Not afraid of water, the cats have a variety of physical adaptations that give them mastery of the water as some of the most skilled swimmers among predatory mammals. Fish eating cats have short tails, powerful muscles and the ability to walk in mud without sinking and excellent paddling and diving ability, allowing them to plunge deep into the water to capture fish, which forms the major portion of their diet. A thick, short fur base layer of fur insulates the cats from wet and cold when in the water, while longer hairs provide camouflage. An underwater surprise attack approach to hunting waterfowl, where the cats grab swimming birds by the feet from below has also been reported and ranks among the eeriest ways that a mammal can hunt birds.
1. Vegetarian Vultures
Vultures are the quintessential carrion scavenger and often carry a distasteful association with death in human minds. Yet, a quirky vulture widely distributed across sub-Saharan Africa stands out in total rebellion against vulture ways. Through yet another unlikely and incredibly specific jog in the evolutionary history of modern fauna, the appropriately monikered Palm-nut Vulture has adapted to a diet centered primarily upon plant material, focusing its foraging on the fruits of the Kosi Palm, Date Palm and Acacia. To feed, the Palm-nut Vulture opens the kernels before extracting the nutritious, fatty meal inside each palm kernel utilizes its massive bill to crack fearsome beak to break open its palm kernel “prey” and strip fruit flesh.

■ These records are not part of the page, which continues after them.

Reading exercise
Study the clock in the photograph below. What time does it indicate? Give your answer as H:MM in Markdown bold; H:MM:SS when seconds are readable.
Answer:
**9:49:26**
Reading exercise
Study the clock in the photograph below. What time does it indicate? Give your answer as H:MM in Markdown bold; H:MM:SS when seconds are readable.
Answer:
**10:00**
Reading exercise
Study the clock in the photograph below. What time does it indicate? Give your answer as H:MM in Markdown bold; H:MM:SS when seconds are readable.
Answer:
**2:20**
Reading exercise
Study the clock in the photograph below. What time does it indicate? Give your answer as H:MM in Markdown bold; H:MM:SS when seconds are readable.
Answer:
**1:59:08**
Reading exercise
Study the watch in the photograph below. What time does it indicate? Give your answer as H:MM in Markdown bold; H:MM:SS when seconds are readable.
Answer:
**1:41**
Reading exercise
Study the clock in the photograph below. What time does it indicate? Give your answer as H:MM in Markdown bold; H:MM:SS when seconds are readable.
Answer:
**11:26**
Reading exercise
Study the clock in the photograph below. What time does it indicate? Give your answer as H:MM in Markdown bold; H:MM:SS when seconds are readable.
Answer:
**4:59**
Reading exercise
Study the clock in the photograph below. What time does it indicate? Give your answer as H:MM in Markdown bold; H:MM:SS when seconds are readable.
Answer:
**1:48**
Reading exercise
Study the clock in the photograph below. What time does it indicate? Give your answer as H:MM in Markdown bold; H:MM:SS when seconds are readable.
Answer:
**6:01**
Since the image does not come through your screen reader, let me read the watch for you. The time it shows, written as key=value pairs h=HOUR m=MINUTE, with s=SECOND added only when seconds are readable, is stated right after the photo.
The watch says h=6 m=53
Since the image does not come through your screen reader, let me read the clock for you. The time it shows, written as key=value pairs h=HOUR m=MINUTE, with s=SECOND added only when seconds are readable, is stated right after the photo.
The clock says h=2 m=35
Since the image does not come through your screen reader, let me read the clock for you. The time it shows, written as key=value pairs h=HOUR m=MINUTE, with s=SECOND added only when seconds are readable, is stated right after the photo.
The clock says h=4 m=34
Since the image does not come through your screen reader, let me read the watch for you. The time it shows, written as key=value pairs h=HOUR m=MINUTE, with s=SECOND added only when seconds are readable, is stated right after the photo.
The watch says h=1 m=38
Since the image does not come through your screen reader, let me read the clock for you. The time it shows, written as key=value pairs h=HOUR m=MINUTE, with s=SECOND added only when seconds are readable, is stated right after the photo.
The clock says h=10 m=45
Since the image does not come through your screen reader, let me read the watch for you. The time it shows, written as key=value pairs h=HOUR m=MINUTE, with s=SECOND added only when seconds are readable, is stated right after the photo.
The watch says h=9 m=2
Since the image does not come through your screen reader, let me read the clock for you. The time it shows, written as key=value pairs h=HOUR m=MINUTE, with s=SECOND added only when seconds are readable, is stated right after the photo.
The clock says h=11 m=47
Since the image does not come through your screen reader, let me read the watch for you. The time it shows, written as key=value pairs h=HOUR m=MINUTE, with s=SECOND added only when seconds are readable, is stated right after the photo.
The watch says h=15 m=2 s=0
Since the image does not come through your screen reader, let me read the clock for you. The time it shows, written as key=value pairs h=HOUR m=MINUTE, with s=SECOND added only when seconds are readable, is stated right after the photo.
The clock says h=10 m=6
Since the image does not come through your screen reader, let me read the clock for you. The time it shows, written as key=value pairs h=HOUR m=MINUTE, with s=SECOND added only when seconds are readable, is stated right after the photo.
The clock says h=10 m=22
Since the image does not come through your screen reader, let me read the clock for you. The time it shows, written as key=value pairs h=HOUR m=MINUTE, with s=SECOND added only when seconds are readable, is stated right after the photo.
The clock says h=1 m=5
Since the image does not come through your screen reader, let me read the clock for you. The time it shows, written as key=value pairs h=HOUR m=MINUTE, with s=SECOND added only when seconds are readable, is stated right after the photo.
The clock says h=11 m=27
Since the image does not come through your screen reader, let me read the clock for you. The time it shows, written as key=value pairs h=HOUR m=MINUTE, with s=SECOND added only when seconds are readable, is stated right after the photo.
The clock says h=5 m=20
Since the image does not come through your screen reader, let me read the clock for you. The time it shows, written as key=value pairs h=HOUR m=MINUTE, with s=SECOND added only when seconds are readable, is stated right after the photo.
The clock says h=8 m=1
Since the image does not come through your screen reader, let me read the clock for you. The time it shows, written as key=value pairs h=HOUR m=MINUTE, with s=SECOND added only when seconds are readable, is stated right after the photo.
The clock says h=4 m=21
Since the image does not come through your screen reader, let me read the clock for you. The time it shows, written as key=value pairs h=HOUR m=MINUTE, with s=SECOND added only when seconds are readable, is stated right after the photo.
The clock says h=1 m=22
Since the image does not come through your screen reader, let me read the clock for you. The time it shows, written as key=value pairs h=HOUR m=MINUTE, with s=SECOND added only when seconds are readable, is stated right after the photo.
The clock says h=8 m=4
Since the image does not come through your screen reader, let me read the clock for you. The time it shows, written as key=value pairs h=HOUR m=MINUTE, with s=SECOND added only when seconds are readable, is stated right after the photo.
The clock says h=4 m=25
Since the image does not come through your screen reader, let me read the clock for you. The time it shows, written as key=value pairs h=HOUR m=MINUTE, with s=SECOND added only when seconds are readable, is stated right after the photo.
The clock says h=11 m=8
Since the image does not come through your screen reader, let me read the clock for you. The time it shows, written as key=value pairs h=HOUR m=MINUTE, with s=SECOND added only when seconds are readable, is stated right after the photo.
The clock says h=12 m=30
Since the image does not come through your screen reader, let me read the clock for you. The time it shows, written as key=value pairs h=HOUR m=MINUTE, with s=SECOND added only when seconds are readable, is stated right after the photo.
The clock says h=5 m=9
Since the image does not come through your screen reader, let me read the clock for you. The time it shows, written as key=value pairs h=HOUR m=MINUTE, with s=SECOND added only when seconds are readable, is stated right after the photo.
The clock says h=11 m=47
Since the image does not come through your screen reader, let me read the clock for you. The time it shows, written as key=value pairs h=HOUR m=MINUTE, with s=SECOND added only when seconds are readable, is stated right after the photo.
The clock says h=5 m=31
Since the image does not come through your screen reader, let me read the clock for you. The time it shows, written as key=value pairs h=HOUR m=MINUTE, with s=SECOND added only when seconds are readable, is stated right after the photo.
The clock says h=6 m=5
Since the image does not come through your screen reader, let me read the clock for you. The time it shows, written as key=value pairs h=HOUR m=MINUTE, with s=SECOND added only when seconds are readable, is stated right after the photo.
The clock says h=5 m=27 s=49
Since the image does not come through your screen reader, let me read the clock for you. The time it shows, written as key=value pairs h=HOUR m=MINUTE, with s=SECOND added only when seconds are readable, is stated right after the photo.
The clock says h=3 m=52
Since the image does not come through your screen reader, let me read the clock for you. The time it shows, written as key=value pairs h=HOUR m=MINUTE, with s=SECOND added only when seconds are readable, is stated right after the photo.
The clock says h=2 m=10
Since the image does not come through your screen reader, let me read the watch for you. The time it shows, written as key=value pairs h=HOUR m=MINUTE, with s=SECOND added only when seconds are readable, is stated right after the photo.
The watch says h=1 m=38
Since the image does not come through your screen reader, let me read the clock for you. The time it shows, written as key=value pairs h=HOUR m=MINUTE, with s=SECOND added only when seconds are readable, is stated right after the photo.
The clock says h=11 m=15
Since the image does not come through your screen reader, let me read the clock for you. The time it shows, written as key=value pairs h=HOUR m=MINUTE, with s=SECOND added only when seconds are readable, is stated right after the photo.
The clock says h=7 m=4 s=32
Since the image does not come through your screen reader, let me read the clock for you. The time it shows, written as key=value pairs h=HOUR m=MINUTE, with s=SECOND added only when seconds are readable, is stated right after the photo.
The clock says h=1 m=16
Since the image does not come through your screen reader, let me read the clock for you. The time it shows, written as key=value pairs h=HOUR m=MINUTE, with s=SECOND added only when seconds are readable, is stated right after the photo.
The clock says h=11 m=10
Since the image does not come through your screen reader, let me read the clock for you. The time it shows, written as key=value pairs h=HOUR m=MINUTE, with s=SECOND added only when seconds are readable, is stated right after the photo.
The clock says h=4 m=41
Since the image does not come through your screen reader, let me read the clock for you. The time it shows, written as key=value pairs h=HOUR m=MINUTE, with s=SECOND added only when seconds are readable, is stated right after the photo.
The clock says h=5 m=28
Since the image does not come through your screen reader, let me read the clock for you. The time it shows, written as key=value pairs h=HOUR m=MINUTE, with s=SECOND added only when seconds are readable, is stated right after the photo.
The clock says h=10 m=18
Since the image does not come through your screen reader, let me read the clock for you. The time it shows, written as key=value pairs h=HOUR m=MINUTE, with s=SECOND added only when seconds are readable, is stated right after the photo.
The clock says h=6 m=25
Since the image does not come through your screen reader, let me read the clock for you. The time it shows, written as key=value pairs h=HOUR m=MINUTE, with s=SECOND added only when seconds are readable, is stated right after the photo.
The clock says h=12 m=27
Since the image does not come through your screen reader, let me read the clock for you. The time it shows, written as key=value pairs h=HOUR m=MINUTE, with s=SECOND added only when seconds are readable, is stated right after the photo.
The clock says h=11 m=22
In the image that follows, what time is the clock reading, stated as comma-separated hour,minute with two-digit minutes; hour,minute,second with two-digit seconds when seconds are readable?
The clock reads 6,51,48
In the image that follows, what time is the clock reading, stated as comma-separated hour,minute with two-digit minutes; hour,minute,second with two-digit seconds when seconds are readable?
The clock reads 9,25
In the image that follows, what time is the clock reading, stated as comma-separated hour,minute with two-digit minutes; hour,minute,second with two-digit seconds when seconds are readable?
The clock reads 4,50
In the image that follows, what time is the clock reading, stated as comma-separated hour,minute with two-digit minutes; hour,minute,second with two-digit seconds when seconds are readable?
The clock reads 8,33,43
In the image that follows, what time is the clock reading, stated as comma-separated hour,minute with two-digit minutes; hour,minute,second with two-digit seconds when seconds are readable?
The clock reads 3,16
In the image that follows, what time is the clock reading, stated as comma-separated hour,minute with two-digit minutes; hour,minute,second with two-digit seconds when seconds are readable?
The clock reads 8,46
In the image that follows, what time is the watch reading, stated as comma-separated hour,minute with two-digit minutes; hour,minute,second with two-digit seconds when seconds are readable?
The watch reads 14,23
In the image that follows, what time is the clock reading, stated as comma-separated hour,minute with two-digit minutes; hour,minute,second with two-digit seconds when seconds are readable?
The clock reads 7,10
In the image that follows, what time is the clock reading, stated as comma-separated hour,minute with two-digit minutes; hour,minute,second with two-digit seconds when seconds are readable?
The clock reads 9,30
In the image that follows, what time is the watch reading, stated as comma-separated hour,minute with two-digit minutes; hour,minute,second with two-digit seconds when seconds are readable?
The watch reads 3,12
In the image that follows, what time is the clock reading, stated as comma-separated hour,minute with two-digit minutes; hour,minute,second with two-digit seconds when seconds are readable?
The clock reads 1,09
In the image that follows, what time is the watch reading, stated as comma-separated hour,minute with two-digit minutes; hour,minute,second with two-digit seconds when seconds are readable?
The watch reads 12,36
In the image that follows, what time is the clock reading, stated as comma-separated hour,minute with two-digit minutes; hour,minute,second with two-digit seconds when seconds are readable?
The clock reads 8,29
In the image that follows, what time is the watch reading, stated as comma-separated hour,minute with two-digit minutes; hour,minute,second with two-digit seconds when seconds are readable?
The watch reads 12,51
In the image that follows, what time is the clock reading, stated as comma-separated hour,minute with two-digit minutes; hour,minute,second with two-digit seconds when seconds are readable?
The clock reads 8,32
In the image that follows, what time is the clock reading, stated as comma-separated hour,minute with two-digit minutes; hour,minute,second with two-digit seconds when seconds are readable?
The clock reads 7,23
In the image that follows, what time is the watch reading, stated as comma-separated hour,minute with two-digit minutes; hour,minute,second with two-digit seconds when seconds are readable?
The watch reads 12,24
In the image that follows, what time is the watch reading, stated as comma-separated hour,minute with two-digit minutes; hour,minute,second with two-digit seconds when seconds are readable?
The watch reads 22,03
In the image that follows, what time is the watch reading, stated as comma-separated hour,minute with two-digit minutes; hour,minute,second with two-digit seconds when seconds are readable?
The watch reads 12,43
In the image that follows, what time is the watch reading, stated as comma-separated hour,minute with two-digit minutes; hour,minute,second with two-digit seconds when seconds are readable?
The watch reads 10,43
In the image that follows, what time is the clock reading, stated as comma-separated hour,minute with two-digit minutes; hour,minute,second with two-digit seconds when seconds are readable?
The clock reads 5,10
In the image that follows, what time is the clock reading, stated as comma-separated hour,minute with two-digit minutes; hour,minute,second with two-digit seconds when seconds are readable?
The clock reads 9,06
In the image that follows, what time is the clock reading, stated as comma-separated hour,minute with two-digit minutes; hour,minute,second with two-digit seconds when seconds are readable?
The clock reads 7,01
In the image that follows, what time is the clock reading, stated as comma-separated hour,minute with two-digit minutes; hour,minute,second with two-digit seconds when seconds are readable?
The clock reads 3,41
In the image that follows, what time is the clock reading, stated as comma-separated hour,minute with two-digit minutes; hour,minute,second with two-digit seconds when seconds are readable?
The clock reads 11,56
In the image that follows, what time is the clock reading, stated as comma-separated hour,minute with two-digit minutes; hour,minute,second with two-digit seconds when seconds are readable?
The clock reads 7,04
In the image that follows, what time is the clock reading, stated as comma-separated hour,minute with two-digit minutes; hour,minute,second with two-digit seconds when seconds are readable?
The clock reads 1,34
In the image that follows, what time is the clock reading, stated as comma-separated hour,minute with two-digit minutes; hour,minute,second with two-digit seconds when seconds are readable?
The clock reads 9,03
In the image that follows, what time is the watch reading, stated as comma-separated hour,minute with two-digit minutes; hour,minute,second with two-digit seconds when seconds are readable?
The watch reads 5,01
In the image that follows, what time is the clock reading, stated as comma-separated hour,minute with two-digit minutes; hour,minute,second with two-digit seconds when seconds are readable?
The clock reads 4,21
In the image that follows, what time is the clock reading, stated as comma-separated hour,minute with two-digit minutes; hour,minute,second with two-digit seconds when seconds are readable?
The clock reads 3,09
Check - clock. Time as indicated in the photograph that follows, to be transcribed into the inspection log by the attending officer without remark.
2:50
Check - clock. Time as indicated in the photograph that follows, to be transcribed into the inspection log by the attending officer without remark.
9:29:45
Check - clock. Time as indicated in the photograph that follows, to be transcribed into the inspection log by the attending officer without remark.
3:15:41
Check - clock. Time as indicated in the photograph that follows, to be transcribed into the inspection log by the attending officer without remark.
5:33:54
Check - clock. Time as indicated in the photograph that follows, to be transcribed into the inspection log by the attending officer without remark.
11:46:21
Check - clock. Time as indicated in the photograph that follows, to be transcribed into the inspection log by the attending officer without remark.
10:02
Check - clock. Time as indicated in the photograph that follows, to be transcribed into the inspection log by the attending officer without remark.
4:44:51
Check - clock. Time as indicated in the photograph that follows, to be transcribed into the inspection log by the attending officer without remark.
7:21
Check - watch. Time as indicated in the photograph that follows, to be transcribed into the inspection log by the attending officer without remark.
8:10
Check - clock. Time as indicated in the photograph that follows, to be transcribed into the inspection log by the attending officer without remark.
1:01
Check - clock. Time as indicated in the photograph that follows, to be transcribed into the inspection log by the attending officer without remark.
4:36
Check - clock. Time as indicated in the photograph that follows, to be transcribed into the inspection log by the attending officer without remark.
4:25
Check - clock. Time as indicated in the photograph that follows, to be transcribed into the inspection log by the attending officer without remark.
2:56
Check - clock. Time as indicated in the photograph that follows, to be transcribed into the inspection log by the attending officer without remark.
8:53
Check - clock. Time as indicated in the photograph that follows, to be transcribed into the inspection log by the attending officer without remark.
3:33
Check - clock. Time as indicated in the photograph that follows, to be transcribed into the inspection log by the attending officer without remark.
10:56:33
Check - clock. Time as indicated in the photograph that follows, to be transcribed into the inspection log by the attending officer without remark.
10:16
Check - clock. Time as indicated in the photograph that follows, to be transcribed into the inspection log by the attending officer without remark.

At just two feet long, with a wingspan under five feet wide, the black and white bird with bright fleshy facial patches is actually the smallest Old World vulture species in the world. The plant eating raptor’s small size and agility, coupled with talon bearing, powerful feet facilitate its impressive foraging gymnastics, where it hangs upside down like monkey from palm branches, accessing its food. The entirely vegetarian source of protein forms the bulk of the natural food supply for this bizarre bird of prey, up to 92 percent of the juvenile diet and 58-65 percent of the diet of adults. Fish, insects and occasionally, bats supplement the palm nut, fruit and seed diet of this bird.